Ömerden yıllarca gizlenen gerçek bir patavatsız kızın yüzünden ortaya çıkmış, ömer artık yattığı yatağından göz pınarlarının olduğu yerler ıslak uyanmaya başlamış ama ailesi üzülür diye kimseye hiçbir şey belli etmemişti. Soracak kimsesiz olmadığı kimsesiz olduğu için birilerine gerçeği de soramamıştı. Bir gün mahalledeki bir arkadaşına tüm cesareti toplayıp sormuştu. Ömer öyle iyi yetiştirilmişti ki gerçekten tek şansı böylesine yüce varlıkların elinde iyi terbiye alması ve büyümesiydi, çünkü onu yetiştiren aile ona sevgiden öte bir şeyler vermişti. O da inancına sarılarak hep onlara hayırlı bir evlat olmaya çalışmıştı. Herkesin parmakla gösterdiği, imrendiği bir insan olmuştu haliyle, o anne ve babanın gururu onuruydu. Ve gerçekler bir bir ortaya çıkmaya başladığında iyice kendi içine kapandı ömer. Bir söz uğruna ailesine söz verdiği için, kendi hem çalışıp hem okumuş, hatta yüksek lisans bile yapmıştı. Hemde sadece bir gün izine geldiği zamanlarda ailesine ağzından böyle bir söz çıktığı için yapmıştı. Sözünün eri, doğru, nitelikli bir insan olarak yetişmiş, hiçbir şeyi ailesinden sevdiklerinden çevresinden gizlemeyen herşeyi ortada olan bir insan olmuştu. Haliyle hayatına giren insanların çoğu yeri zamanı geldiğinde kötü oldukları zamanlarda ya da sırtını döndüklerinde hep o iyi niyeti, doğruları, söyledikler, hayatından anlattıklarıyla onu sırtından vurmuş aleyhinde kullanmışlardı herşeyi. Bu onu çok yıpratmıştı ama iyilik yapmaktan, doğru olmaktan vazgeçmemişti. Bu dünyada kazanamayacaktı biliyordu ama bir de bu dünyanın öbür tarafı diye nitelendiren bölümü vardı. Kimi insanlarda bu hayatta cehennemi yaşadıklarını düşünürdü. Ama en çok canım dediği insanların canını alması gücüne giderdi.

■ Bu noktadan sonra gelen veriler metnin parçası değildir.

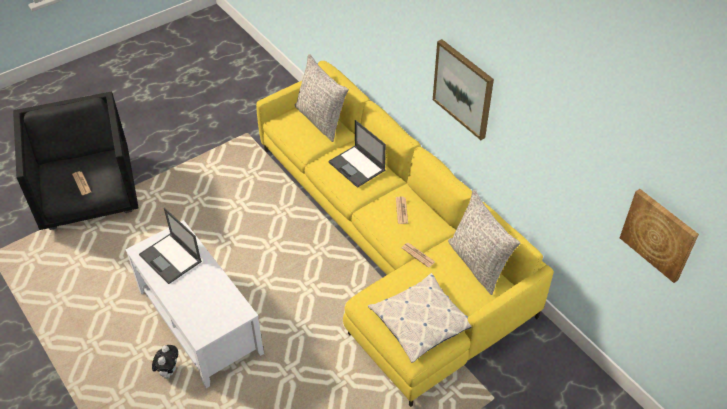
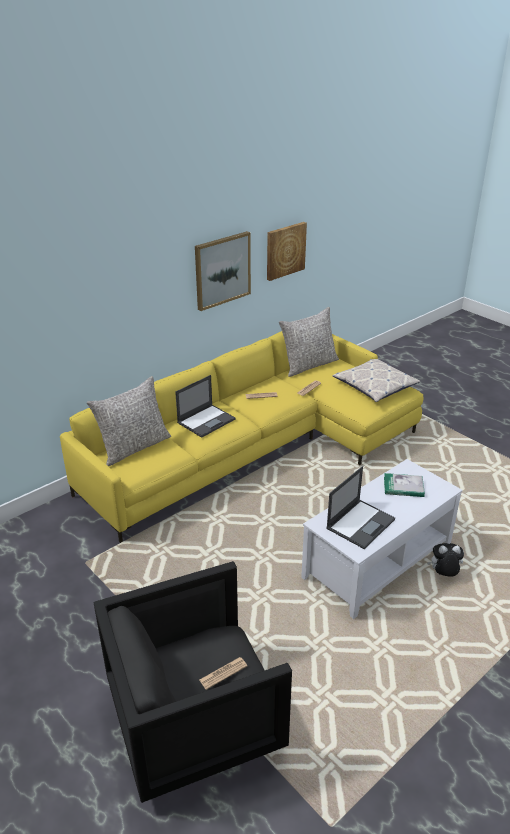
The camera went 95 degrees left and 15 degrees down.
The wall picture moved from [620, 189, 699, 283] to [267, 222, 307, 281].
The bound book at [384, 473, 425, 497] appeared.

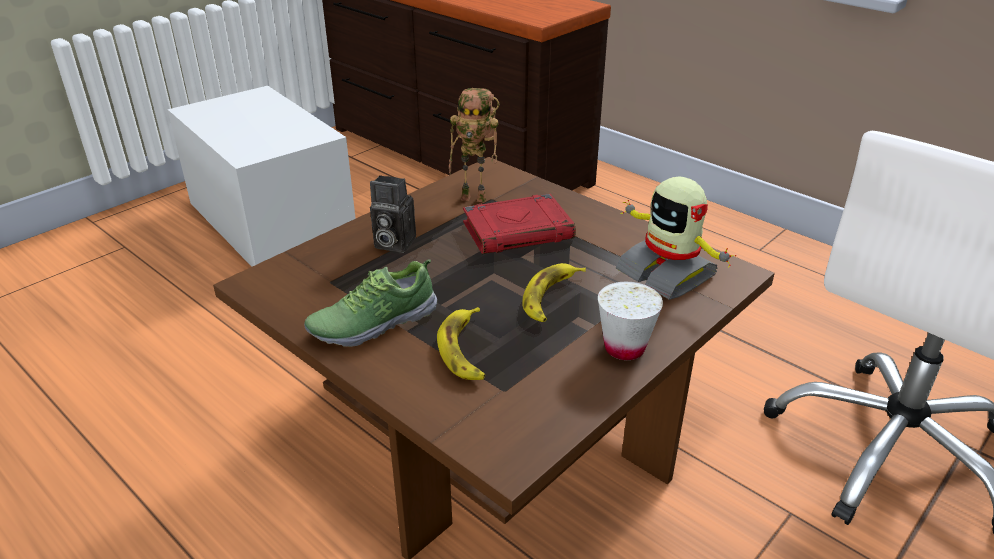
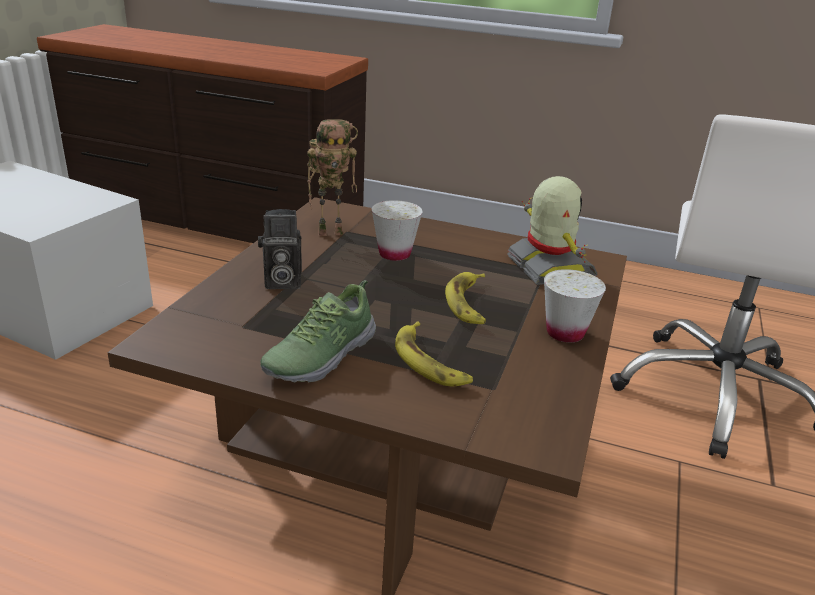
The camera went 25 degrees left and 5 degrees down.
The red bound book at [463, 194, 576, 254] was replaced by the white-coloured small cup at [372, 200, 422, 261].
The model robot at [616, 177, 736, 300] turned 135 degrees counterclockwise.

İyice suskun bir çocuk haline gelmişti. Öyle şeyler yaşadı ki saçlarında bir tel siyah kalmamıştı daha yirmi beşindeyken ve ailesi üzülmesin diye, ortaya çıkan tüm gerçekleri tek kalemde silmiş, bu dünyada bir tek insanın ailesini üzmesine izin vermeyeceği yemini etmişçesine kendi kanından olan kardeşlerini, en yakınlarını bir kalemde silip atmıştı, karanlığın içinden çıkıp gelip hayatını mahvetmişlerdi ama şükürü dilinden bırakmayarak hayatına devam ettirdi.

Sevgi okulu yarı yolda bırakmış ama vazgeçmemişti okumaktan, kendi kendini yetiştirmişti. Kendi hayatını yaşıyordu, hiçbir zaman hayat içinde aradığını bulamasa da asla ve asla ne ailesinin ne kendisinin ne de sevdiklerinin yüzünü yere eğecek bir harekette bulunurdu ne de bir hata yapardı. Öyle ki bir zaman sonra kendini farkedip, okumaya devam etti. Kimseler inanamadı onun gelişimine.....

Ömer yüksek lisansını tamaladıktan sonra memleketine geri döndü haliyle, okulda hoca olma hayallerini erteleyerek, kendi halinde çalışmaya başladı. Bir market açtı memleketinde, bir gün bir bayan doktor, alış verişini yapıp prayı ödemek için geldiğinde ömerin bir şeyler yazdığını gördü. Haliyle dikkatini çekti ve okumak için izin istedi. Paylaştı elbette ömer tüm yüreğini paylaştığı gibi... Kadın okuduklarından büyülenmiş gibiydi. Harika ötesi naksetmişti kelimelerle halini, ömere baktı. Sanki yüreğinden birşeyler aktı. Sonrası mı? Hayatta kimseye nasip olmayacak bir aşk başladı haliyle, uzmanlığı için uğraşıyordu o zamanlar Nejla, Uzman doktor olacaktı. Bir başladı ki hikaye tam dört sene sürdü Nejla ile olan hikayesi, Annesiyle tanıştırdı, babasıyla tanıştırdı, aile nejlayı çok sevdi, haliyle sevilecek bir kızdı, Ömeri de tamamlıyordu, birincisi inançlı bir kızdı, kadere inanıyordu, ikincisi, kendini bilen yetiştiren bir kızdı. Osmanlı kadını gibi bir kadındı vesselam, erkek gibi kız denir ya öyle biri, oturmasını kalkmasını bilen biriydi. Böylesi bir kız sevilmez mi? Annesi kızı gibi sevdi onu, hatta senin gibi bir başkasını asla sevemem demişti bir keresinde şaşırmıştı Ömer.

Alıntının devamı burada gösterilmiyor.